By letting go and not trying to change the past you will be able to place your focus on what you have control over: the present.

This will help you win games as your mental energy will not be spent on whether you can have the best sarcastic comeback (although I am a sucker for good sarcasm myself) but instead you will have more impact on what matters, the actual gameplay.

Not only your own gameplay, but that of your teammates as well since they will no longer be the target of your anger and instead will be able to have more focus on what they are doing and not on how they can defend themselves in chat.

Radical acceptance can be so powerful that is can be used in more than solo queue, it can be helpful in every area of your life.

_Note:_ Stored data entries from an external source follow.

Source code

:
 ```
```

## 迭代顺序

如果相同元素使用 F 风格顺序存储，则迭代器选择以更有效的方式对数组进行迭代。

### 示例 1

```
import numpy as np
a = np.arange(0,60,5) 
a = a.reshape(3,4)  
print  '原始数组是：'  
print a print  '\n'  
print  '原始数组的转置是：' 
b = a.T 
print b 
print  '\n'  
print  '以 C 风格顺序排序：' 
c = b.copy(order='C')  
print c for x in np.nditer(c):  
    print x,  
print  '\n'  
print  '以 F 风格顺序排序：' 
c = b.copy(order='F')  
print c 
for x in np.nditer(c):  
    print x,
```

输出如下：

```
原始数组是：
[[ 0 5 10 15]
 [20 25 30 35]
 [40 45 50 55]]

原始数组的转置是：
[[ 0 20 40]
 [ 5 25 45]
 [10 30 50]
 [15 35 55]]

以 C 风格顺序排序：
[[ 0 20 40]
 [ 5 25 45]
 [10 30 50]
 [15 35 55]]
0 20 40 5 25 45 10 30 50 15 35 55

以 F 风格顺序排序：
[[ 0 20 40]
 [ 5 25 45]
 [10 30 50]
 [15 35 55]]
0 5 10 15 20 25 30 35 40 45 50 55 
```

An example of a professional athlete who has found radical acceptance to be a useful for his life is Brandon Marshall who is a wide receiver in the NFL who is very open about his need for the use of this coping skill when dealing with his own life experiences.

How bad do you want it?

Now ask yourself, do you want to change?

There are reasons why you could answer that question with a “no” since rage can allow you to feel better about yourself or release unwanted emotions that you are not ready to deal with.

Those things can feel good in the moment, which in the past is likely the reason why you have chosen to rage.

If you decide you want to change you will need to recognize and accept that the immediacy of the good feelings you have received when you have placed your rage onto others will no longer be there.

Instead you will have coping skills that are designed for long lasting mental fortitude and resiliency as you will be able to tackle the emotions and unwanted situations that solo queue can create and win in spite of them.

So make your choice.

Choosing to stay with the easy, instantaneous and self gratifying approach that raging provides is an option.

The alternative is to apply, practice and master your understanding of why you are experiencing your emotions, coupled with using mindfulness and radical acceptance when in your solo queue games to create a focus that you have not had before.

A focus that allows you to channel your emotions and circumstances into focus and gameplay that will leave both teammates and opponents in awe.